Evine will introduce a customer loyalty program
January 3, 2017 05:35 PM
Evine Live Inc. is hoping to drive repeat business with a forthcoming customer loyalty program.
Between 50% and 75% of the TV and web merchant’s shoppers are returning customers, says Nicole Ostoya, executive vice president and chief marketing officer at Evine. That group of shoppers spends more per order and has a much greater lifetime value than one-time shoppers, she says without revealing specifics.
To drive more loyalty and entice more repeat purchases, Evine plans to launch a customer loyalty program during the third quarter of this year, Ostoya says.
Initially, the program will be available only to consumers who also have Evine’s branded credit card, a number which is in the millions and a high double-digit percentage of Evine’s customers, she says.
The retailer has offered shoppers a credit card for eight years via financial services company Synchrony Financial. Evine credit card users help the e-retailer’s bottom line, as those purchases come with a reduced bank processing fee, she says. Plus, the card serves as an extension of the brand to keep Evine top of mind and to further build shopper loyalty. Evine hopes to get 3% to 4% more Evine customers to sign up for and use the card with the new loyalty program, Ostoya says.
Already, consumers with the retailer’s credit card receive exclusive free shipping days and discounts. The customer loyalty program will offer shoppers more of these incentives and allow members to qualify for bigger discounts, she says. Ostoya likened it to an airline frequent-flier miles program, in which the more a consumer spends, the better seats she may qualify for.
“We’ve been wanting to do (a loyalty program) for a long time, and we finally felt like we came up with a manageable structure that is enticing,” says Ostoya, who joined Evine in February 2016 and was tasked with creating a robust marketing program. “In years past, the precedent was we didn’t need to invest in marketing because we are in 88 million homes, 24/7,” Ostoya says. “I’m really looking to change this.”
Evine is testing ads for the loyalty program on billboards and TV. The retailer also is updating its graphics, such as product images, and branding on its website, which has resulted in an uptick in repeat customers and a decrease in the number of customers who buy something just once, Ostoya says.
Ostoya estimates that half of Evine.com’s traffic stems from consumers who are watching the shopping channel on TV, and browsing on a smartphone, tablet or laptop.
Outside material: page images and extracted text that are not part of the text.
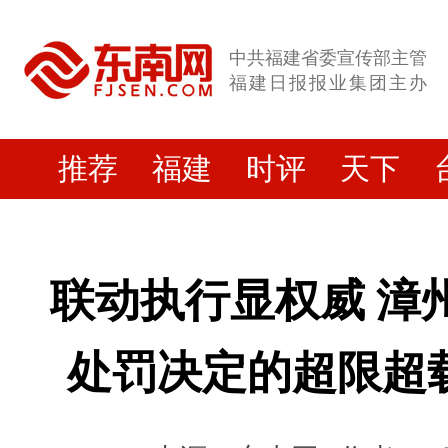
中共福建省委宣传部主管
福建日报报业集团主办
推荐
福建
时评
天下
联动执行显权威 漳
处罚决定的超限超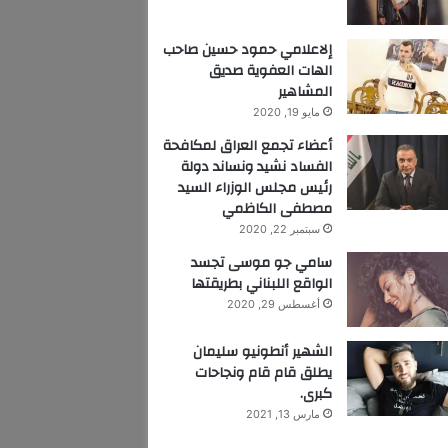
إلاعلامي حمود حسين صاحب
الهات العفوية صديق
المشاهير
مايو 19, 2020
أعضاء تجمع العراق لمكافحة
الفساد نشيد ونساند دولة
رئيس مجلس الوزراء السيد
مصطفى الكاظمي
سبتمبر 22, 2020
سامي جو موسى تجسد
الواقع اللبناني بطريقتها
أغسطس 29, 2020
الشهير أنطونيو سليمان
يطلق قام قام ونجاحات
كبرى.
مارس 13, 2021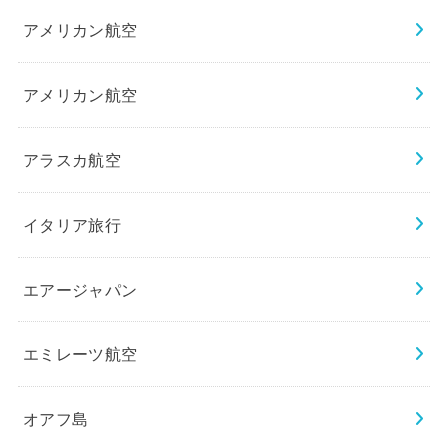
アメリカン航空
アメリカン航空
アラスカ航空
イタリア旅行
エアージャパン
エミレーツ航空
オアフ島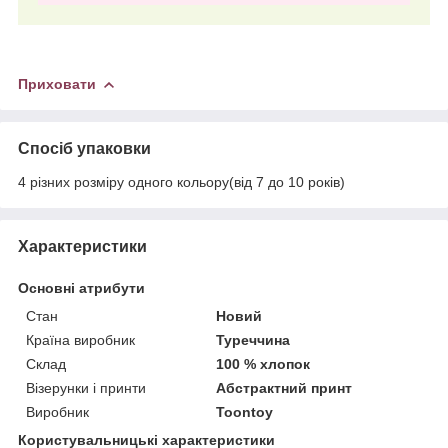
Приховати
Спосіб упаковки
4 різних розміру одного кольору(від 7 до 10 років)
Характеристики
Основні атрибути
Стан
Новий
Країна виробник
Туреччина
Склад
100 % хлопок
Візерунки і принти
Абстрактний принт
Виробник
Toontoy
Користувальницькі характеристики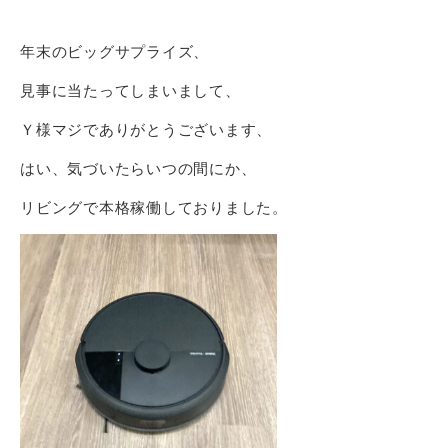
年末のビッグサプライズ、
見事に当たってしまいまして、
Ｙ様マジでありがとうございます、
はい、気づいたらいつの間にか、
リビングで本格稼働しておりました。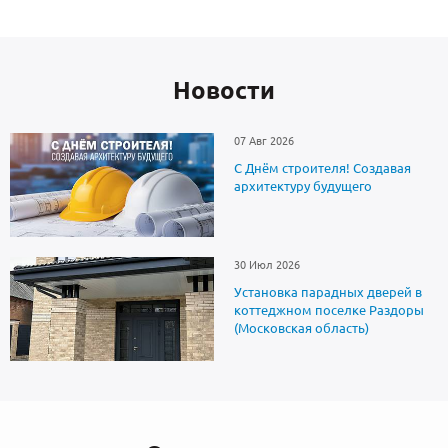
Новоcти
07 Авг 2026
С Днём строителя! Создавая
архитектуру будущего
30 Июл 2026
Установка парадных дверей в
коттеджном поселке Раздоры
(Московская область)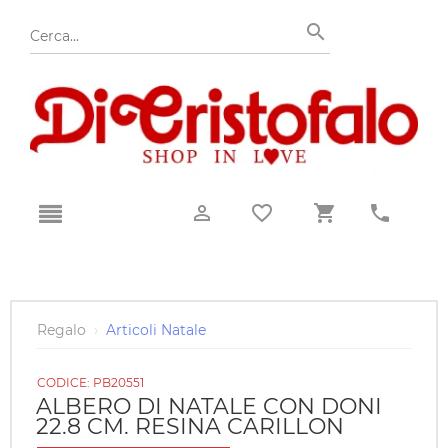
Regalo
›
Articoli Natale
CODICE:
PB20551
ALBERO DI NATALE CON DONI
22.8 CM. RESINA CARILLON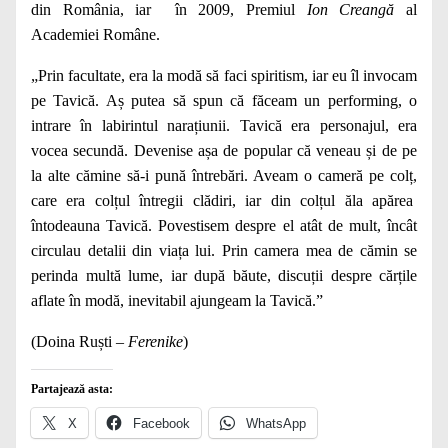
din România, iar în 2009, Premiul
Ion Creangă
al
Academiei Române.
„Prin facultate, era la modă să faci spiritism, iar eu îl invocam
pe Tavică. Aș putea să spun că făceam un performing, o
intrare în labirintul narațiunii. Tavică era personajul, era
vocea secundă. Devenise așa de popular că veneau și de pe
la alte cămine să-i pună întrebări. Aveam o cameră pe colț,
care era colțul întregii clădiri, iar din colțul ăla apărea
întodeauna Tavică. Povestisem despre el atât de mult, încât
circulau detalii din viața lui. Prin camera mea de cămin se
perinda multă lume, iar după băute, discuții despre cărțile
aflate în modă, inevitabil ajungeam la Tavică.”
(Doina Ruști –
Ferenike
)
Partajează asta:
X
Facebook
WhatsApp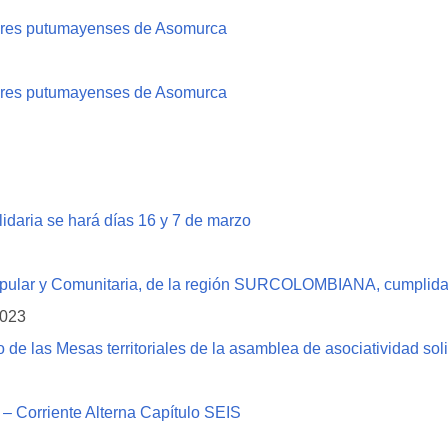
ujeres putumayenses de Asomurca
ujeres putumayenses de Asomurca
daria se hará días 16 y 7 de marzo
pular y Comunitaria, de la región SURCOLOMBIANA, cumplida
2023
o de las Mesas territoriales de la asamblea de asociatividad sol
– Corriente Alterna Capítulo SEIS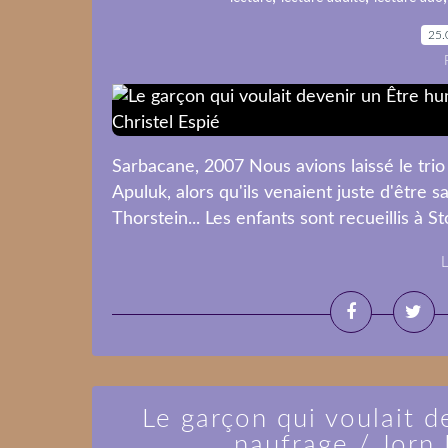
25.
Sarbacane, 2007 Nous avions laissé le trio
Apuluk, alors qu'ils venaient juste d'être s
Thorstein... Les enfants sont recueillis à S
L
Le garçon qui voulait d
naufrage / Jorn 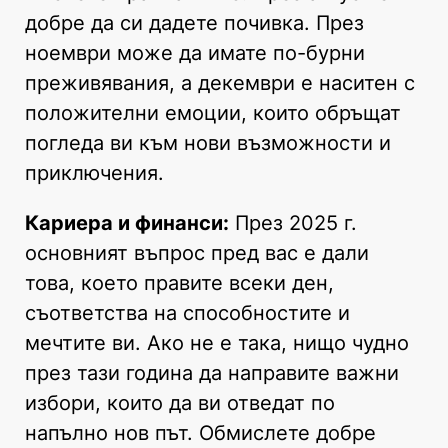
добре да си дадете почивка. През
ноември може да имате по-бурни
преживявания, а декември е наситен с
положителни емоции, които обръщат
погледа ви към нови възможности и
приключения.
Кариера и финанси:
През 2025 г.
основният въпрос пред вас е дали
това, което правите всеки ден,
съответства на способностите и
мечтите ви. Ако не е така, нищо чудно
през тази година да направите важни
избори, които да ви отведат по
напълно нов път. Обмислете добре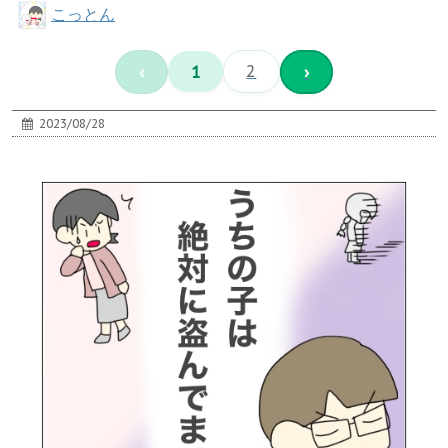
こっとん
‹
1
2
›
2023/08/28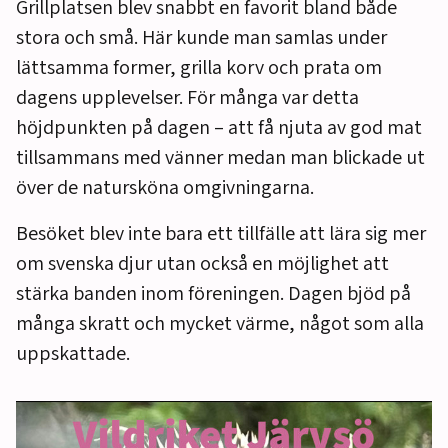
Grillplatsen blev snabbt en favorit bland både
stora och små. Här kunde man samlas under
lättsamma former, grilla korv och prata om
dagens upplevelser. För många var detta
höjdpunkten på dagen – att få njuta av god mat
tillsammans med vänner medan man blickade ut
över de natursköna omgivningarna.
Besöket blev inte bara ett tillfälle att lära sig mer
om svenska djur utan också en möjlighet att
stärka banden inom föreningen. Dagen bjöd på
många skratt och mycket värme, något som alla
uppskattade.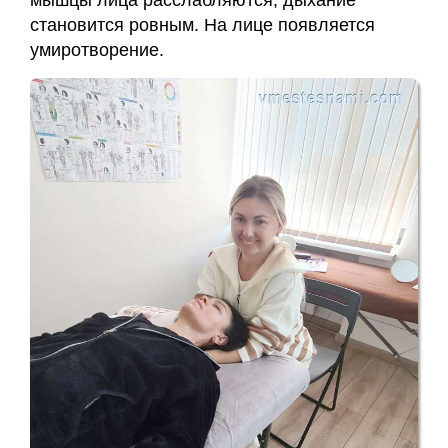
мышцы лица расслабляются, дыхание
становится ровным. На лице появляется
умиротворение.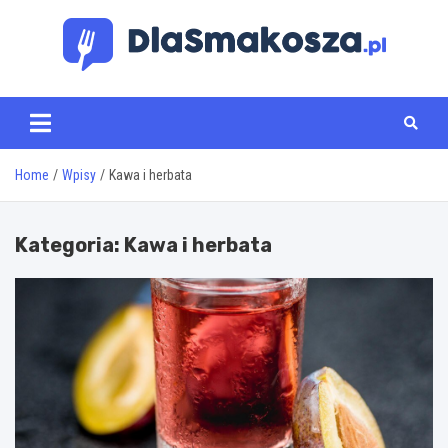
Skip
to
content
www.dlasmakosza.pl
Home
Wpisy
Kawa i herbata
Kategoria:
Kawa i herbata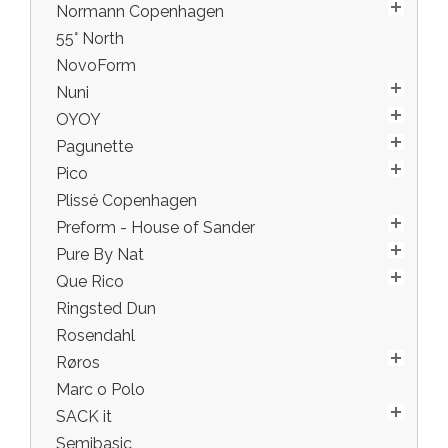
Normann Copenhagen
55° North
NovoForm
Nuni
OYOY
Pagunette
Pico
Plissé Copenhagen
Preform - House of Sander
Pure By Nat
Que Rico
Ringsted Dun
Rosendahl
Røros
Marc o Polo
SACK it
Semibasic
This makes sense, as 75% of purchases on Evine.com are for products that aired that day on the show, Ostoya says.
The web merchant’s mobile sales are increasing, Ostoya says. Roughly half of Evine’s sales are made online and the other half are via a consumer calling on the telephone after seeing a product on TV, but online sales are rising at a faster clip than telephone sales, she says.
“It’s a positive change,” Ostoya says about the shift toward e-commerce. “We can handle more transactions more quickly and we’re able to reinforce information.” For example, a viewer may miss something about the product that the host says while on TV. To ensure consumers can access all product information available, Evine publishes the show on its website so consumers can go back to catch any missed details.
Online video product demonstrations are a large part of what fosters customer loyalty, Ostoya says, in part because the person who created the product often is doing the demonstration. With a video, the product creator can explain how it works, her inspiration behind the design and show potential buyers how to use the item.
Evine, formerly known as Shop HQ, is No. 115 in the Internet Retailer 2016 Top 500 Guide. Its 2015 web sales totaled $318.6 million.